**WORK ITEM:** Would you print every entry below exactly as written, omitting the images?

[INFORMATION GIVEN — start]

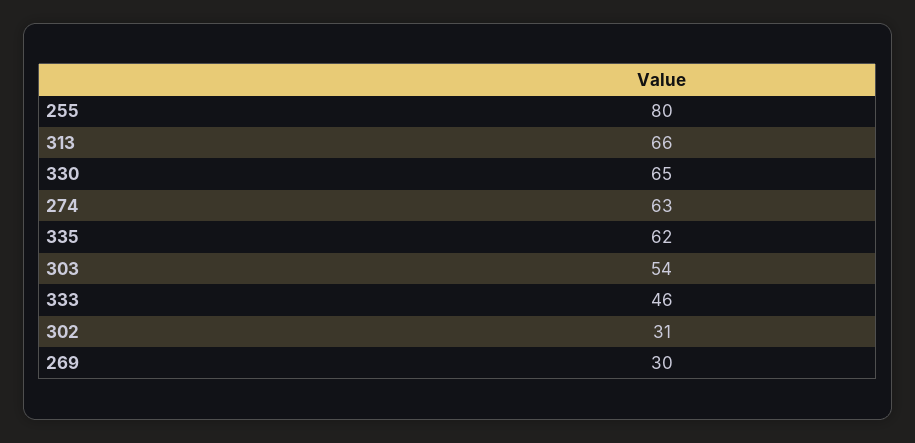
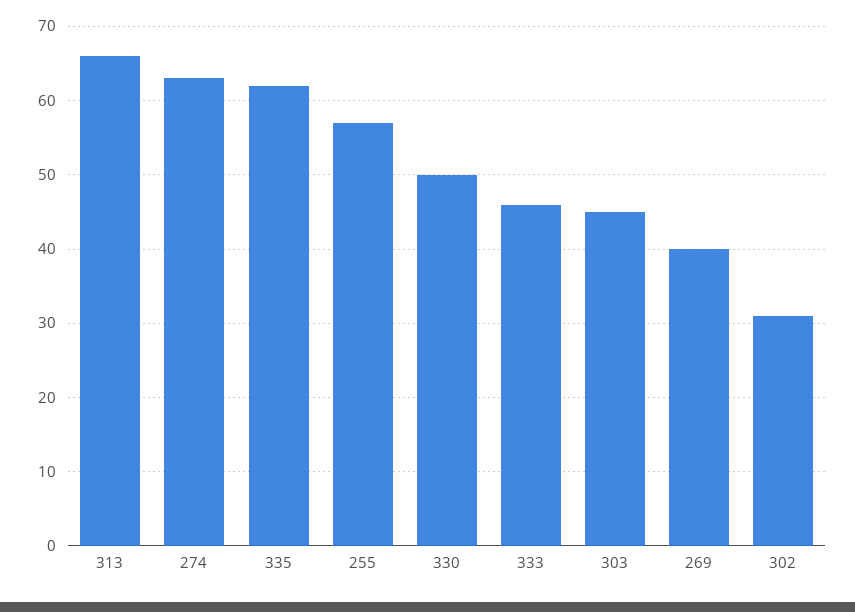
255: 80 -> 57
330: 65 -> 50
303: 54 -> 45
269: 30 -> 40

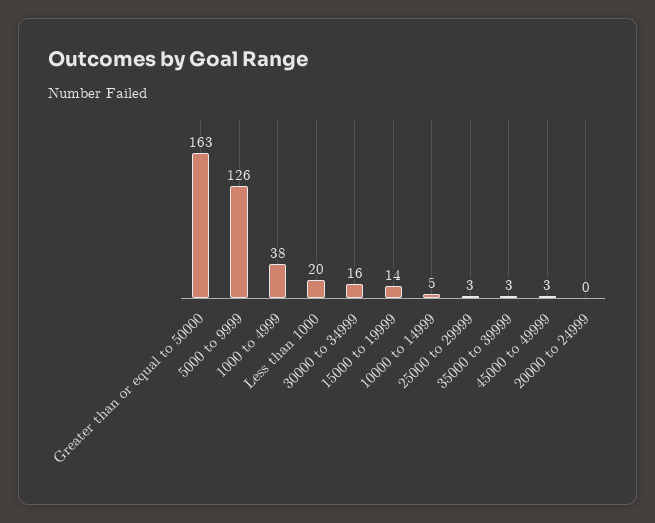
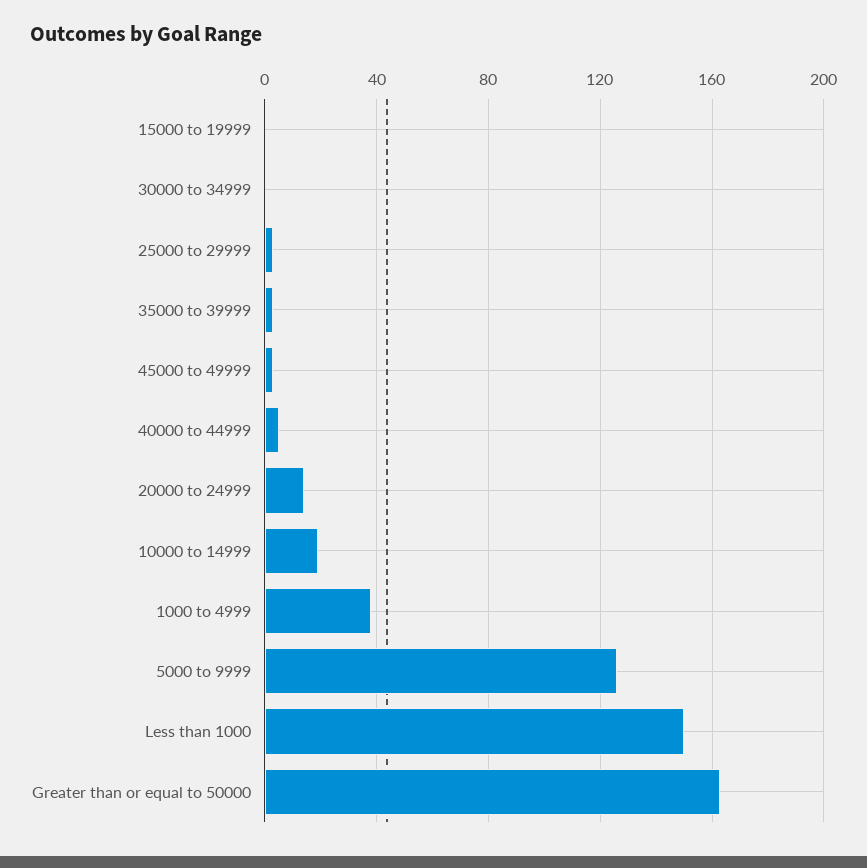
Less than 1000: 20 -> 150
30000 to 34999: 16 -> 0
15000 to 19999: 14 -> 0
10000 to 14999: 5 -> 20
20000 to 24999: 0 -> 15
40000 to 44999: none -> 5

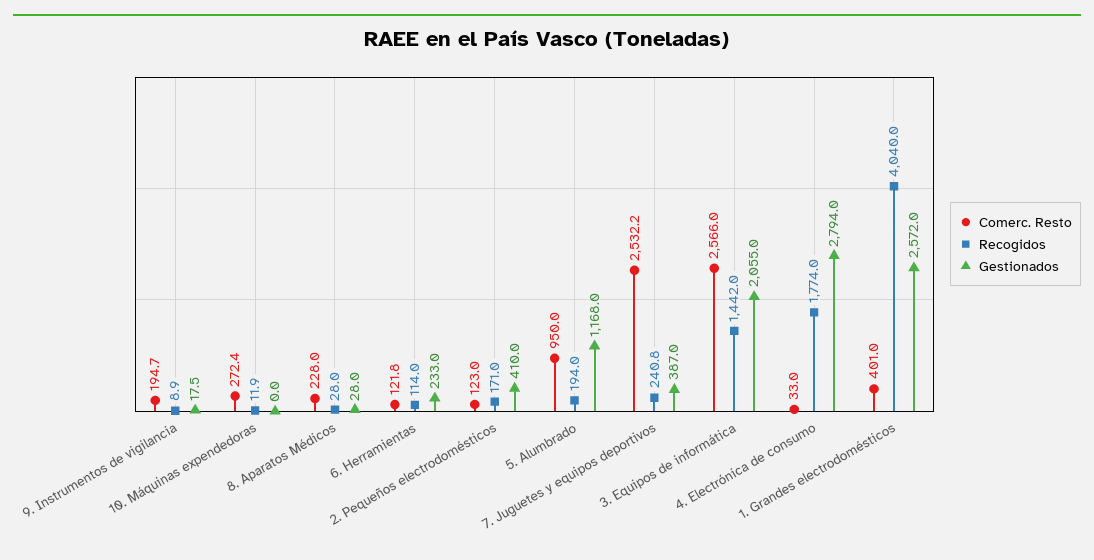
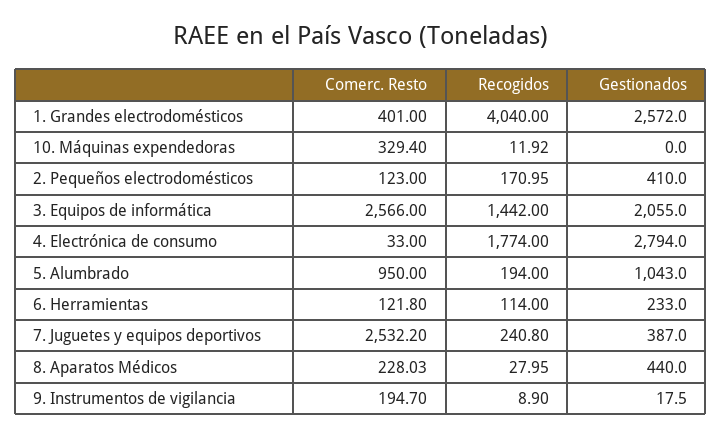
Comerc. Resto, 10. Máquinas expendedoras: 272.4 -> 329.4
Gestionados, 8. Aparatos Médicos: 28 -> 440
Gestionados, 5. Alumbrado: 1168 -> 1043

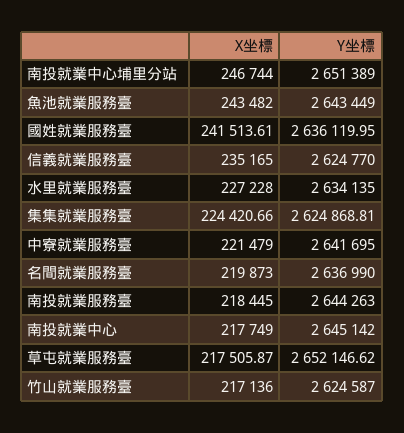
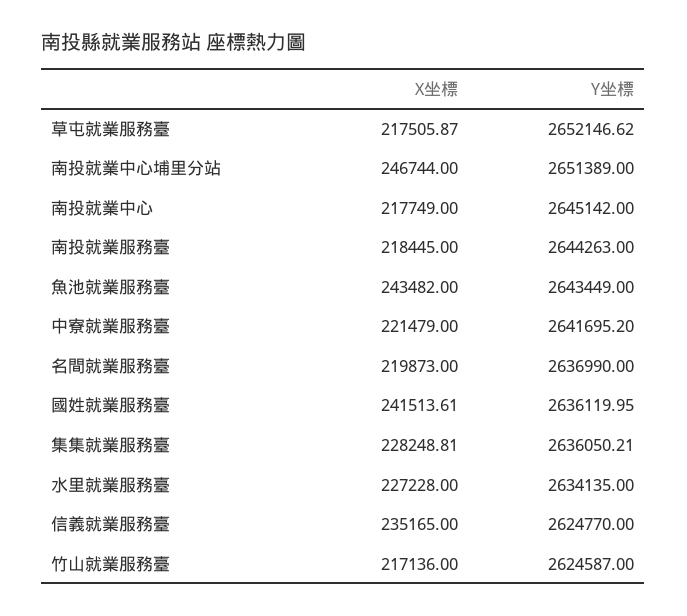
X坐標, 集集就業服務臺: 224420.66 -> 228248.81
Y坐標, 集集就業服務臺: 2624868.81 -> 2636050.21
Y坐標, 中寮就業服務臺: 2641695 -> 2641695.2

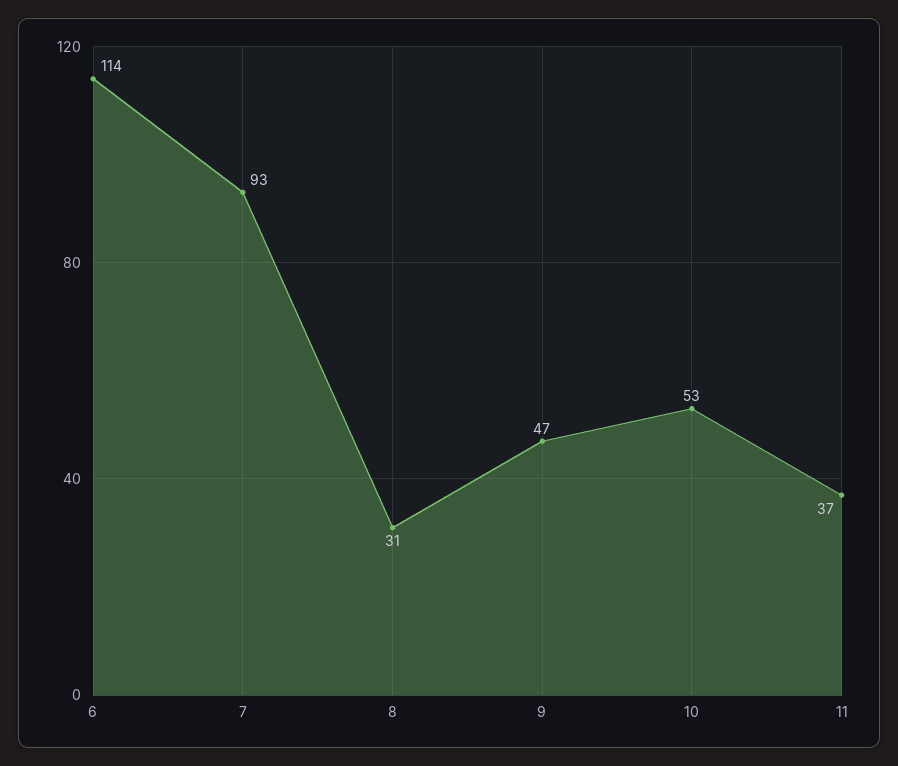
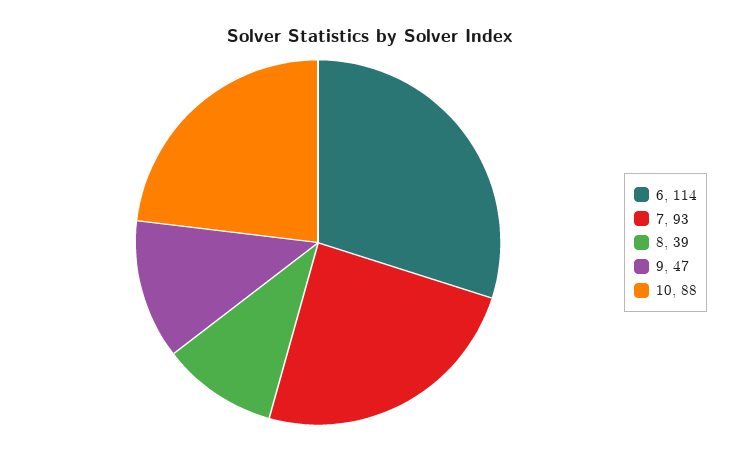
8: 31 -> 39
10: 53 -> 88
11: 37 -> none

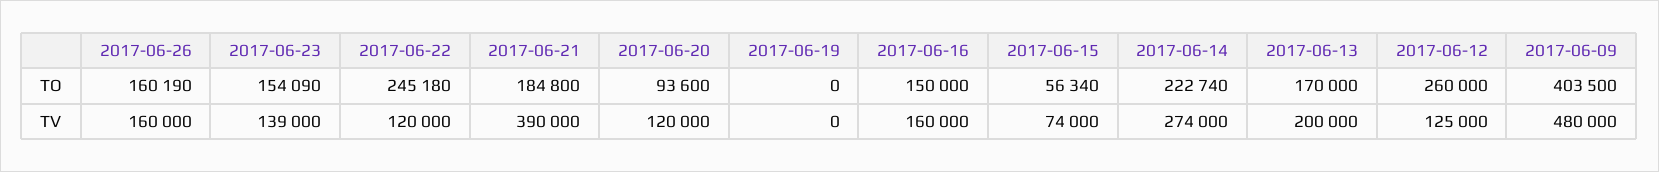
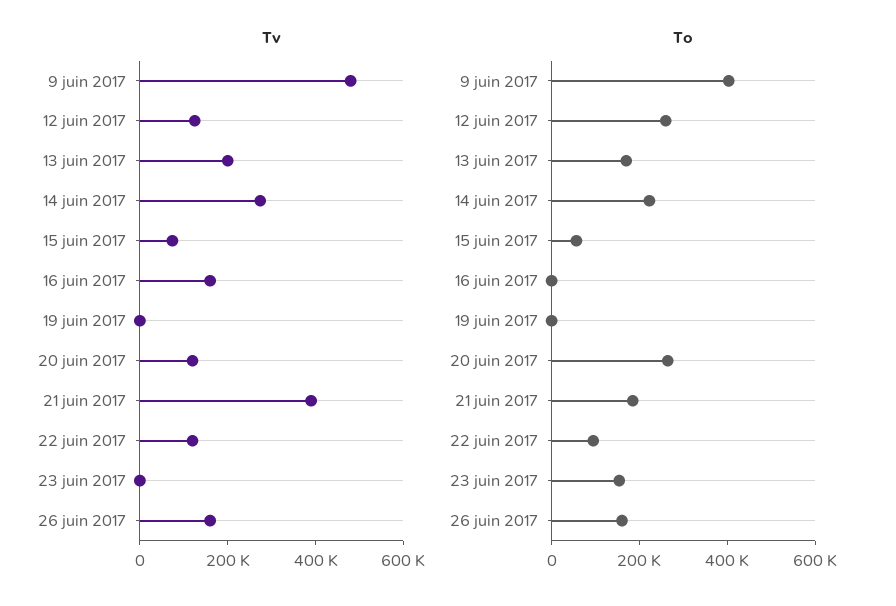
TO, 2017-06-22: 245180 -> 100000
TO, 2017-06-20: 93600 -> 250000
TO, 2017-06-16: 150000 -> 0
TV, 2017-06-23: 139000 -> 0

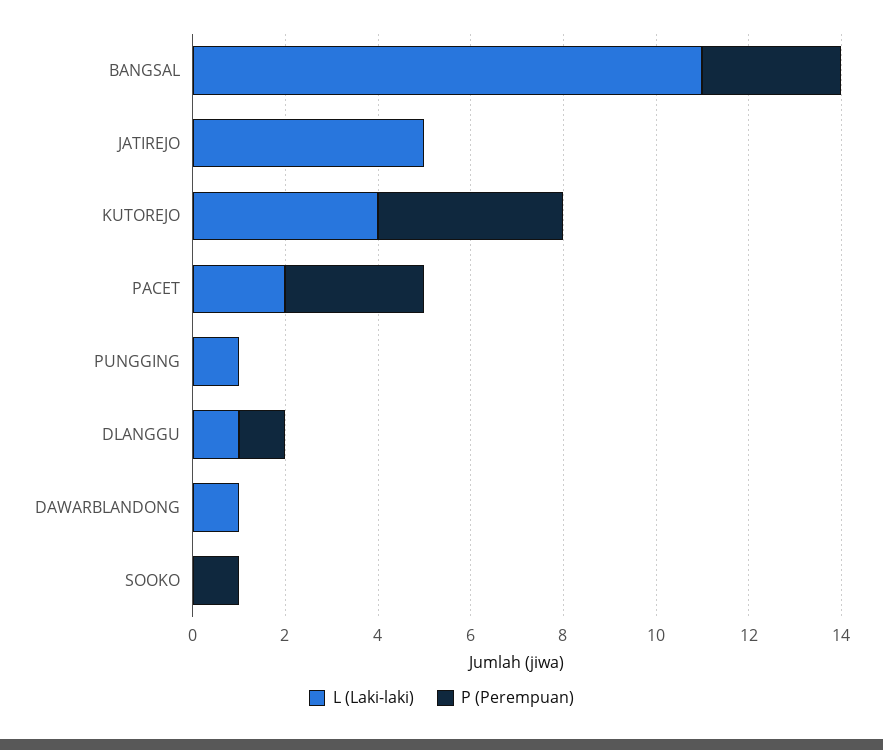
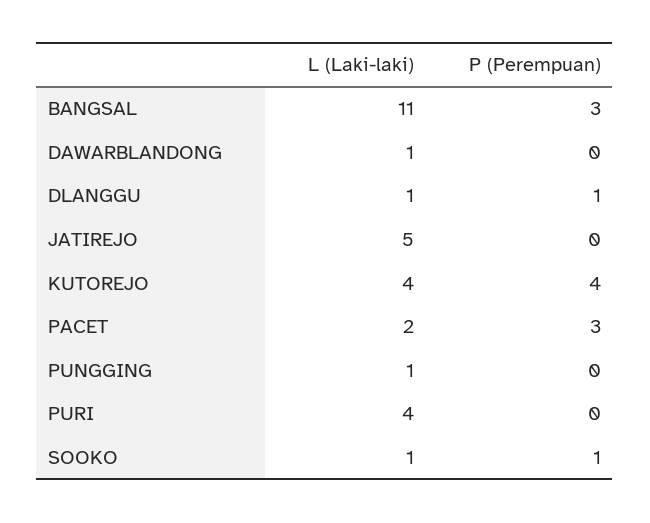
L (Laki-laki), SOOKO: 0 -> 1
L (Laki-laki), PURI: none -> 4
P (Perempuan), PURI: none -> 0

[INFORMATION GIVEN — finish]

**OUTPUT FOR THIS EXERCISE:**
255: 80 -> 57
330: 65 -> 50
303: 54 -> 45
269: 30 -> 40

Less than 1000: 20 -> 150
30000 to 34999: 16 -> 0
15000 to 19999: 14 -> 0
10000 to 14999: 5 -> 20
20000 to 24999: 0 -> 15
40000 to 44999: none -> 5

Comerc. Resto, 10. Máquinas expendedoras: 272.4 -> 329.4
Gestionados, 8. Aparatos Médicos: 28 -> 440
Gestionados, 5. Alumbrado: 1168 -> 1043

X坐標, 集集就業服務臺: 224420.66 -> 228248.81
Y坐標, 集集就業服務臺: 2624868.81 -> 2636050.21
Y坐標, 中寮就業服務臺: 2641695 -> 2641695.2

8: 31 -> 39
10: 53 -> 88
11: 37 -> none

TO, 2017-06-22: 245180 -> 100000
TO, 2017-06-20: 93600 -> 250000
TO, 2017-06-16: 150000 -> 0
TV, 2017-06-23: 139000 -> 0

L (Laki-laki), SOOKO: 0 -> 1
L (Laki-laki), PURI: none -> 4
P (Perempuan), PURI: none -> 0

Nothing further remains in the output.